The second piece of good news is that as of next year (2011), every Medicare enrollee will get a free annual wellness visit and personalized prevention plan with no required co-pays or deductibles. In addition, deductibles and co-pays will be eliminated for preventive services that are recommended by the U.S. Preventive Services Task Force. You can read more about the various changes health reform will make to Medicare and when they go into effect here.
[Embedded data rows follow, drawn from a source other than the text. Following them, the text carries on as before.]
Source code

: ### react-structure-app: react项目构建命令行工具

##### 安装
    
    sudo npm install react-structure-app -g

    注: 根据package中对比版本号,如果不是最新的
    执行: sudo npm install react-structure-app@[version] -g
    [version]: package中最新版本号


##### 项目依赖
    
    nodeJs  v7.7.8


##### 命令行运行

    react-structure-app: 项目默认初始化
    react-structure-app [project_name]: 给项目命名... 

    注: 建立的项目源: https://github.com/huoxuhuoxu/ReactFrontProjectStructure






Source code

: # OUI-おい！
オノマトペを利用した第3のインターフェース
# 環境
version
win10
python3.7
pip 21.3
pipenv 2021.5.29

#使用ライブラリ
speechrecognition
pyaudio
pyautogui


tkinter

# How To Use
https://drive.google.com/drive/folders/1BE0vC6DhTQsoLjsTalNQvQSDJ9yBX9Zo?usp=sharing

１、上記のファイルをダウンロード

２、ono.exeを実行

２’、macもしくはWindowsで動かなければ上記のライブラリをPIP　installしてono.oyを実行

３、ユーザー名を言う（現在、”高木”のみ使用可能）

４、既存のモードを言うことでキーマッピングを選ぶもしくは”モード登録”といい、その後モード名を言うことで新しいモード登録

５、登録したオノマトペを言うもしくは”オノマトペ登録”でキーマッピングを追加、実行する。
While Medicare enrollees are generally pleased with this good news, many are still quite worred about the overall impact of health reform on their coverage. The two major concerns we've been hearing are these: 1. Why is my doctor telling me he (or she) won't take Medicare patients anymore? and 2. Won't all the big cuts planned in Medicare mean my benefits will be cut? Here's what we know about these topics:
Doctors refusing to take Medicare: This situation is not a result of the new health reform law. Instead, it is being caused by a previously planned cut of 21 percent in doctors' Medicare reimbursement rates. Congress is trying to rescind the cut through a so-called "doctor fix" amendment to a pending bill, but can't reach agreement on how to do it or, more importantly, how to pay for it. Read more here. The cut was supposed to take effect June 1, 2010, but the Centers for Medicaid and Medicare Services ordered a temporary freeze on doctors' pay until Congress could act.
Impact of Medicare cuts: The health reform law includes more than $400 billion in Medicare cuts over the next decade. Naturally, Medicare enrollees are worried that these cuts will turn into reductions in their benefits. Supposedly, that will not be the case. The cuts are actually reductions in the planned rate of increase in the government's payments to provides such as hospitals and nursing homes.